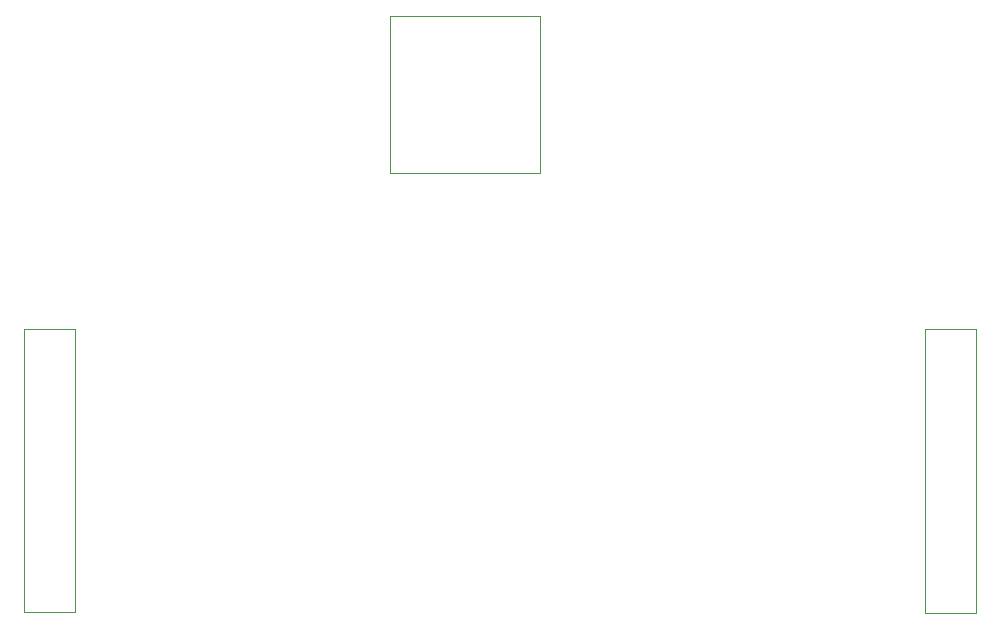
<source format=gm1>
G04*
G04 #@! TF.GenerationSoftware,Altium Limited,Altium Designer,19.1.8 (144)*
G04*
G04 Layer_Color=16711935*
%FSLAX25Y25*%
%MOIN*%
G70*
G01*
G75*
%ADD61C,0.00394*%
%ADD62C,0.00100*%
D61*
X152700Y242500D02*
Y244900D01*
Y242500D02*
X202600D01*
Y244900D01*
X152700Y294900D02*
X202600D01*
Y244900D02*
Y294900D01*
X152700Y244900D02*
Y294900D01*
D62*
X331013Y190300D02*
X347998D01*
X331013Y95813D02*
Y190300D01*
Y95813D02*
X347997D01*
X347887D02*
X347998Y190300D01*
X30702Y96119D02*
X30813Y190605D01*
X30703D02*
X47687D01*
Y96119D02*
Y190605D01*
X30702Y96119D02*
X47687D01*
M02*

</source>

· · ·

• [Exercise directions]: Output only the lines from the one containing "X331013Y190300D02*" through the end of the material, please, exactly as they appear.

• [Finished task]:
X331013Y190300D02*
X347998D01*
X331013Y95813D02*
Y190300D01*
Y95813D02*
X347997D01*
X347887D02*
X347998Y190300D01*
X30702Y96119D02*
X30813Y190605D01*
X30703D02*
X47687D01*
Y96119D02*
Y190605D01*
X30702Y96119D02*
X47687D01*
M02*

</source>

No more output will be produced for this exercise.